Each child with retinoblastoma requires a different treatment approach. In many cases, multiple treatments are combined. Treatments include:

  • Chemotherapy. Your ocular oncologist and pediatric oncologist may recommend chemotherapy. Chemotherapy is a type of medication delivered via the bloodstream (systemic chemotherapy) or directed in to the artery supplying the eye (intra-arterial) or directly into the eye (intravitreal). Chemotherapy works by killing cancerous tumor cells.
  • Cryotherapy (freezing). During cryotherapy, doctors freeze tumor tissue to encourage shrinking. Cryotherapy is often combined with chemotherapy.
  • Laser therapy. During this treatment, a laser is used to shrink the retinoblastoma tumor.
  • Radiation therapy. Radiation therapy uses radiation to kill cancer cells. Radiation can be delivered internally via a custom-made disc that fits on your child’s eye. Radiation can also be delivered by a machine that sends a beam of radiation to your child’s eye.
  • Surgery. In more advanced cases of retinoblastoma, removal of the eye is required. Surgery to remove the eye would be recommended to prevent the spread of retinoblastoma to the brain or other parts of the body.
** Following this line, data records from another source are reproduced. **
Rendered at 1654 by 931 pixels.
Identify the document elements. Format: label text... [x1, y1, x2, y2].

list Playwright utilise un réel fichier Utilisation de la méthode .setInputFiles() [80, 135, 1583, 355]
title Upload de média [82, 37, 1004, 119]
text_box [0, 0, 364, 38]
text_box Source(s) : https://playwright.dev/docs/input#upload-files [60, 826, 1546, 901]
Genetic Testing and Counseling

If your child is diagnosed with retinoblastoma, our team at Phoenix Children’s will recommend genetic testing. This testing will determine if their retinoblastoma is inherited.

It’s important to know if retinoblastoma is inherited. If your child’s retinoblastoma is inherited, their siblings and future children are at risk for developing the disease.

The Genetic Counseling team at Phoenix Children’s will advise you on recommended screenings for your family.

What to Expect at Phoenix Children’s

Kids are our focus at Phoenix Children’s. Here, you and your child will be met with a compassionate team of experts — all trained to care for childhood disease.

Our ophthalmology RN Kimberly coordinates care for all our ocular oncology patients. She is your first point of contact for referrals and clinical questions. She completes intake from outside referring facilities, ensures all treatments and results are received at proper intervals, and assists in letter writing including for charitable flight organizations.  

Our surgery scheduler Kristy schedules all exams under anesthesia, while working with other departments to combine procedures while the patients are under anesthesia. She arranges Ronald McDonald House accommodations for out of state patients and for Arizona families that live greater than 30 miles from the hospital. 

Ronald McDonald House Charities of Central and Northern Arizona offers two nearby Ronald McDonald House locations for the families of children in our care. To be eligible to stay, you must live more than 30 miles from Phoenix Children’s. 

Because we are one of only a few pediatric hospitals in the U.S. equipped to comprehensively treat retinoblastoma, many of our patients travel for care.

Phoenix Children’s Hospital works with charitable flight organizations for out of state patients. Air Care Alliance has general information and contact information for these organizations. Families have an application process to see if they are eligible. If eligible Kimberly provides required documentation of upcoming treatment to families and these flight organizations.